Öte yandan bu gelişmenin arkasında, insanın yaratıkların en canavarı olduğu ve insan aklının iyiyi ve doğruyu olduğu kadar kötüyü ve yanlışı da üreten bir mekanizma olduğu gerçeği de var. Binlerce yıl önce Aristo’yu yaratan insan toplumu, bugün Putin ve Trump’ı ve benzerlerini de yaratıyor. Daha önce de yaratmıştı. Bilim adamları insanlığın kaotik yapısının akıllı yapısından daha güçlü olduğunu ve kendi yaşamını tehlikeye soktuğunu söylüyorlar.

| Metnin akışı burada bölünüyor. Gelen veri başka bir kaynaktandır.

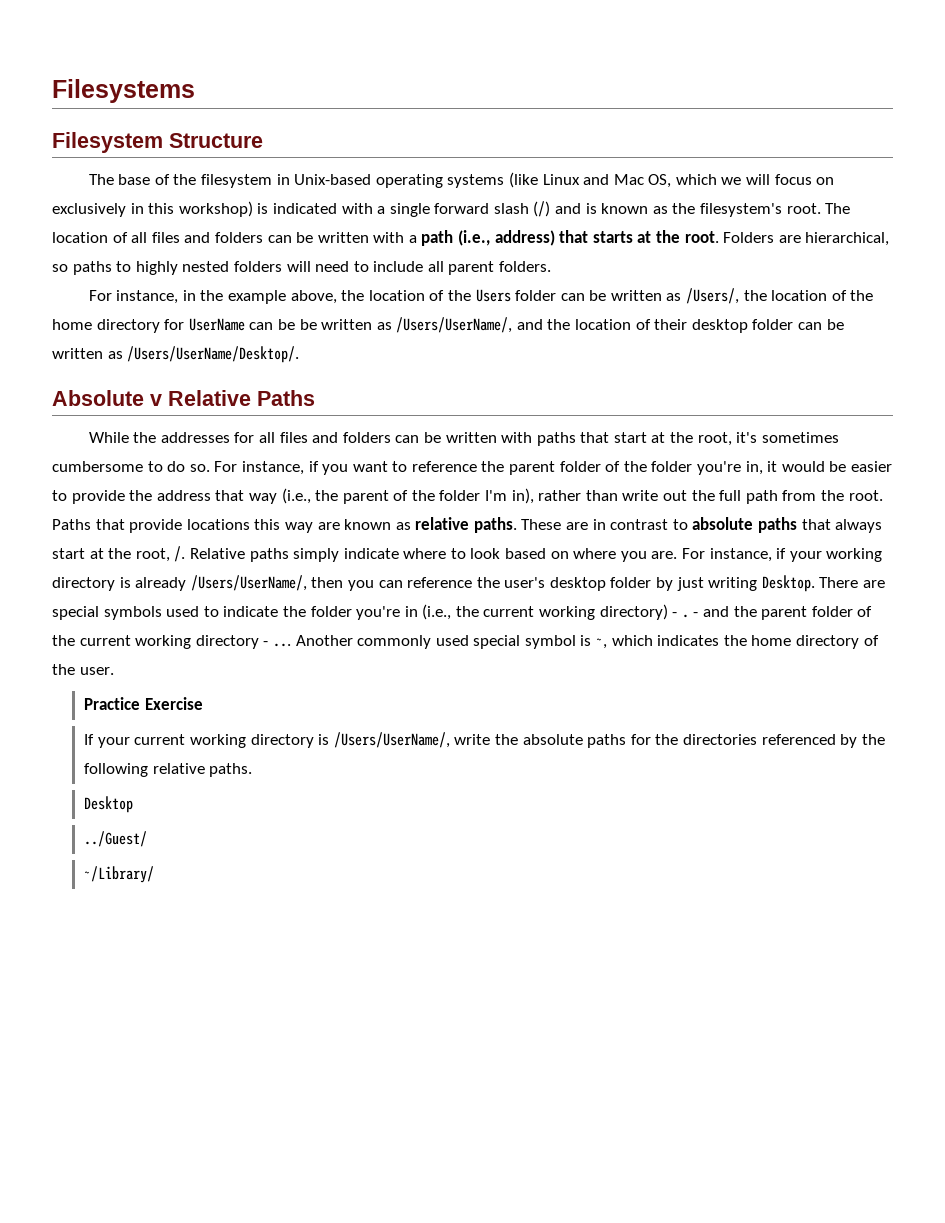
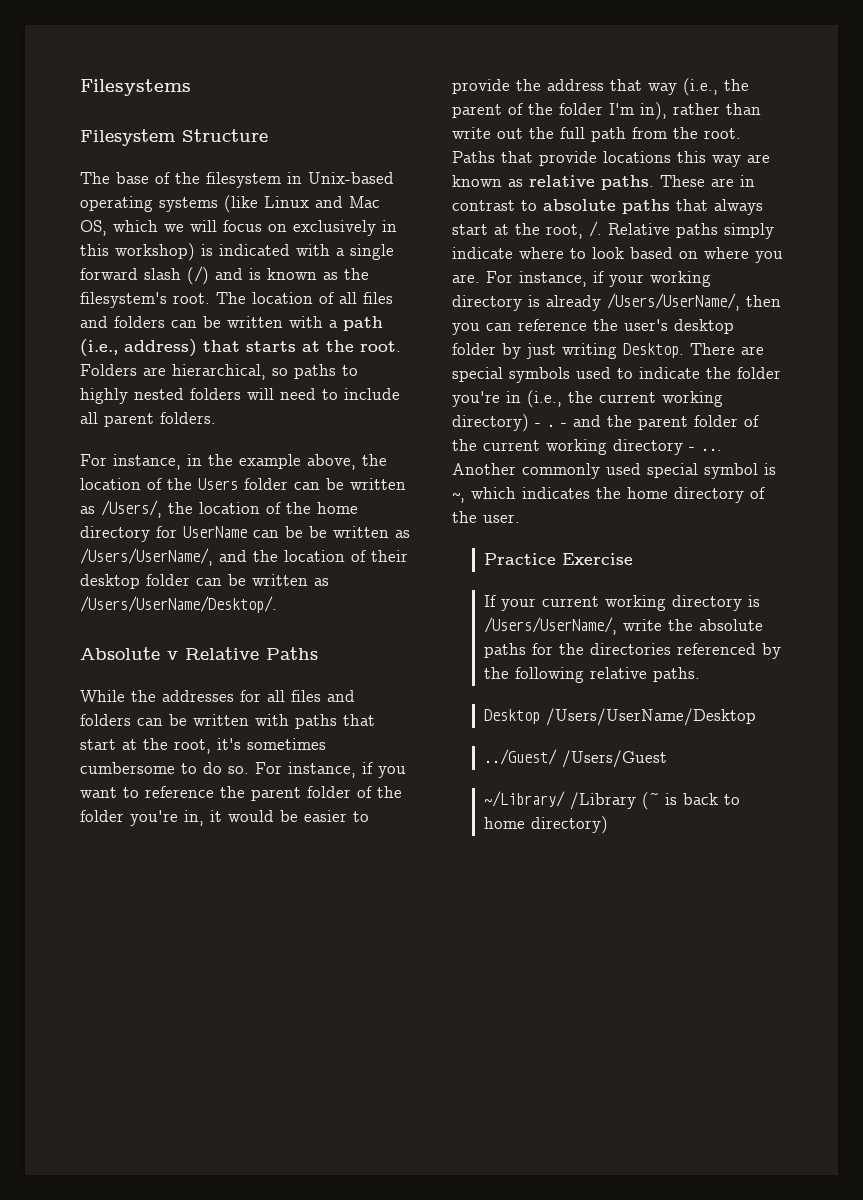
(134, 804) none -> [545,708,756,726] /Users/UserName/Desktop
(148, 839) none -> [561,750,667,768] /Users/Guest
(155, 874) none -> [569,792,740,810] [483,816,608,834] /Library (~ is back to home directory)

En eski uygarlığı kuran Çinliler yaşamın Kaos (yang) ile Düzen (Yin) arasındaki dengenin varlığına bağlı olduğunu söylemişlerdi. Yin dişi düzeni, Yang erkek kaos’u simgeliyordu. Düzen ve Kaos birbirlerini yok etmezler. Kötünün olduğu yerde iyi, iyinin olduğu yerde de kötü vardır. Tanrının cahil kulları, yüzlerce yıl sürüngen sultan kulluğundan sonra, paranın kulu olarak , kendilerine ait olmayan bir dünyanın demokratik sokaklarında, egzos koklayarak, birbirlerini doğruyorlar. Bunlara çağdaş uygar mı diyeceğiz?

Doğan Kuban

*Bu yazı HBT'nin 54. sayısında yayınlanmıştır.